I’m not surprised to see Keith and Magdalene use the back door—any more than I would be Christopher—but I wonder why Sarah left through the back door, especially since she entered through the front.
At 3:07 p.m. a man exits the front door. He appears to be the one who entered with the large cardboard box earlier but it’s difficult to be certain. At 4:17 p.m. a delivery person (I can’t be sure whether the person is male or female) passes a package to someone through the back door but doesn’t go in.
At 5:21 p.m. a man exits the front door. At 5:28 p.m. a woman exits the front door. At 5:44 p.m. Hal Raphael enters the front door. At 6:01 p.m
. Keith’s mom Derinda Dacosta enters the front door carrying a precariously stacked pile of presents.

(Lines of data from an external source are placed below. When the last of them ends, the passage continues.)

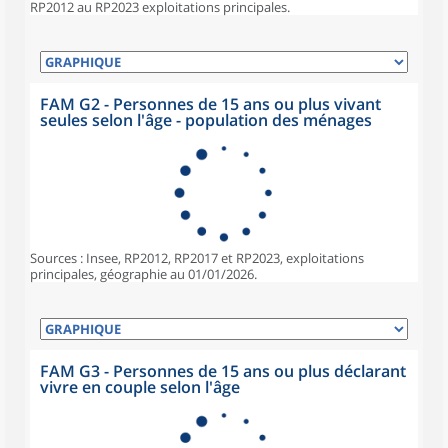
RP2012 au RP2023 exploitations principales.
FAM G2 - Personnes de 15 ans ou plus vivant
seules selon l'âge - population des ménages
Sources : Insee, RP2012, RP2017 et RP2023, exploitations
principales, géographie au 01/01/2026.
FAM G3 - Personnes de 15 ans ou plus déclarant
vivre en couple selon l'âge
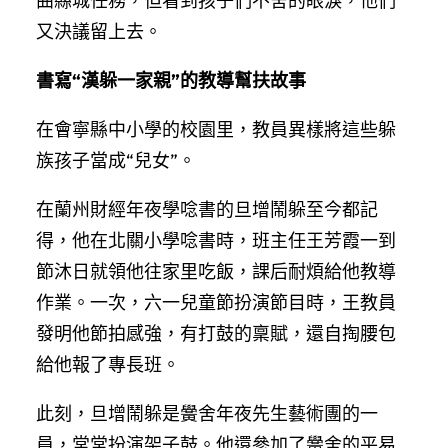
曲縣城任務，但看到孩子們不舍的眼淚，他們
又決議留上去。
書寫“漢躲一家親”的教導幫扶故事
在會寧縣中小學的校園里，教員異樣將這些躲
族孩子當成“兒女”。
在蘭州財經年夜學唸書的旦增鬧躲至今都記
得，他在北關小學唸書時，班主任王芳霞一到
節沐日就領他往家里吃飯，課后耐煩給他教導
作業。一次，六一兒童節扮演節目時，王教員
發明他節拍感強，有打鼓的稟賦，還自掏腰包
給他報了專長班。
此刻，旦增鬧躲是黌舍年夜先生藝術團的一
員，常常扮演架子鼓。他還參加了黌舍的平易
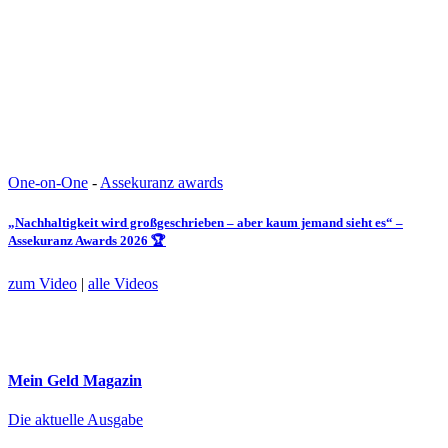
One-on-One
-
Assekuranz awards
„Nachhaltigkeit wird großgeschrieben – aber kaum jemand sieht es“ –
Assekuranz Awards 2026 🏆
zum Video
|
alle Videos
Mein Geld
Magazin
Die aktuelle Ausgabe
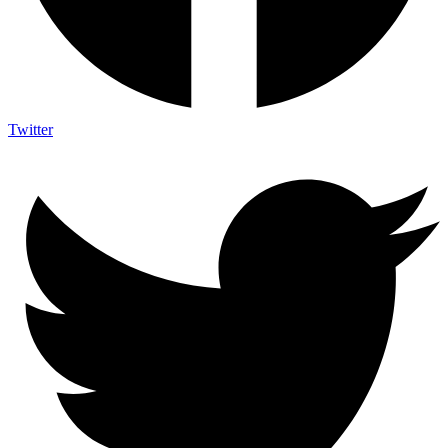
Twitter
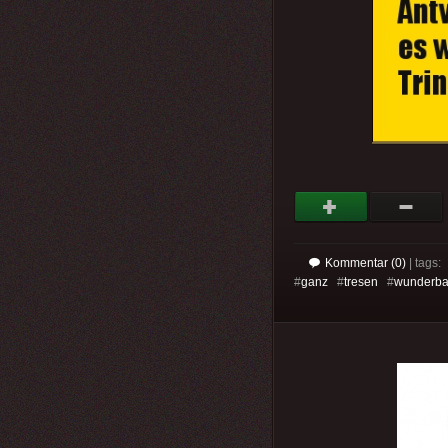
Kommentar (0)
| tags:
#
ganz
#
tresen
#
wunderba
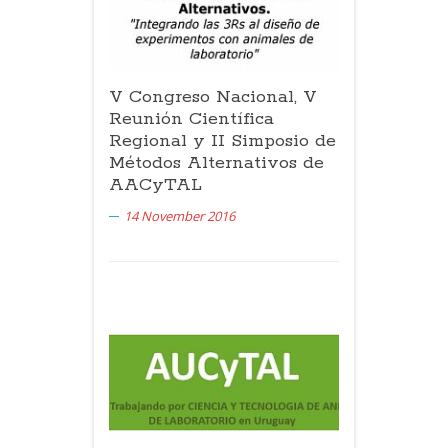
V Congreso Nacional, V
Reunión Científica
Regional y II Simposio de
Métodos Alternativos de
AACyTAL
14 November 2016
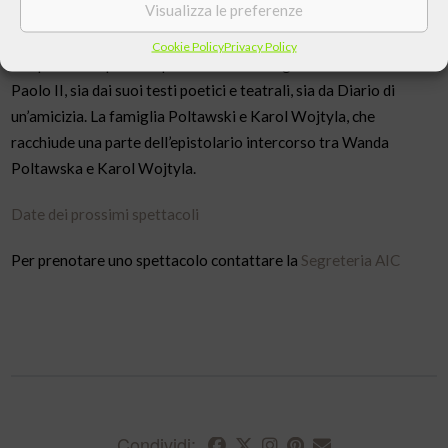
Visualizza le preferenze
L’epilogo è il tempo del bilancio, con Lolek ormai diventato
realmente “grande”.
Cookie Policy
Privacy Policy
Lo spettacolo prende spunto sia dalle biografie di Giovanni
Paolo II, sia dai suoi testi poetici e teatrali, sia da Diario di
un’amicizia. La famiglia Poltawski e Karol Wojtyla, che
racchiude una parte dell’epistolario intercorso tra Wanda
Poltawska e Karol Wojtyla.
Date dei prossimi spettacoli
Per prenotare uno spettacolo contattare la
Segreteria AIC
Condividi:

At 7:26 p.m. a woman enters the front door. At 7:36 p.m. a man enters the front door. At 8:07 p.m. Hal Raphael exits the front door. At 8:14 p.m. a figure in a hoodie who could be male or female attempts to enter the front door. After a few moments he or she turns and leaves, and there are no more comings or goings.

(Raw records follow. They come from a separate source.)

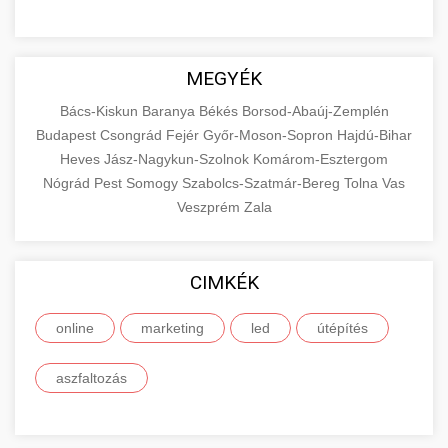
MEGYÉK
Bács-Kiskun
Baranya
Békés
Borsod-Abaúj-Zemplén
Budapest
Csongrád
Fejér
Győr-Moson-Sopron
Hajdú-Bihar
Heves
Jász-Nagykun-Szolnok
Komárom-Esztergom
Nógrád
Pest
Somogy
Szabolcs-Szatmár-Bereg
Tolna
Vas
Veszprém
Zala
CIMKÉK
online
marketing
led
útépítés
aszfaltozás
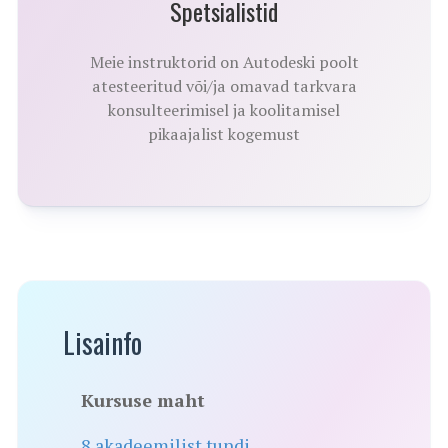
Spetsialistid
Meie instruktorid on Autodeski poolt
atesteeritud või/ja omavad tarkvara
konsulteerimisel ja koolitamisel
pikaajalist kogemust
Lisainfo
Kursuse maht
8 akadeemilist tundi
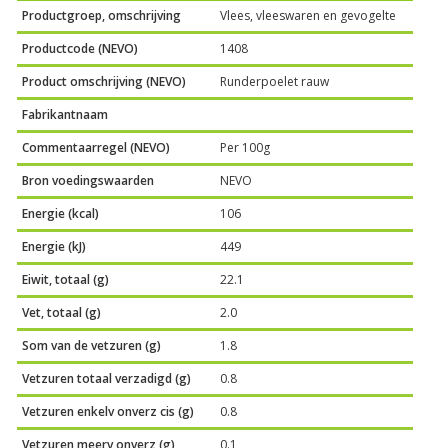
Productgroep, omschrijving
Vlees, vleeswaren en gevogelte
Productcode (NEVO)
1408
Product omschrijving (NEVO)
Runderpoelet rauw
Fabrikantnaam
Commentaarregel (NEVO)
Per 100g
Bron voedingswaarden
NEVO
Energie (kcal)
106
Energie (kJ)
449
Eiwit, totaal (g)
22.1
Vet, totaal (g)
2.0
Som van de vetzuren (g)
1.8
Vetzuren totaal verzadigd (g)
0.8
Vetzuren enkelv onverz cis (g)
0.8
Vetzuren meerv onverz (g)
0.1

Realizing this is going to take a lot longer than I thought, I copy the files and paste them to my desktop and then into my Dropbox folder, which I can access anywhere from my phone—that way if I find myself with a free moment as I’m doing other things I can watch the footage. Otherwise it’ll take too long to get through it all.
I’m not exactly sure what to do about it, but there are several people entering and or exiting that I can’t identify. I’m assuming most of them are guests, but it’s difficult to tell when they don’t have luggage. And even when it comes to those I believe I am identifying, I can’t be absolutely certain, given the quality of the footage, that I’m identifying them correctly—especially the ones I’ve only seen pictures of.
Day 67
Day 67
My mom called today but instead of offering any compassion or comfort or sympathy she let me know that her preacher told her the reason Magdalene was taken was because my and Keith’s relationship is an abomination to God.
So let me get this straight. God, who created me the way I am, is punishing me for loving Keith. God is love yet God punishes me for loving someone? Really???? Because I enjoy the company of and sex with a man instead of a woman, God has my innocent three-year-old daughter abducted?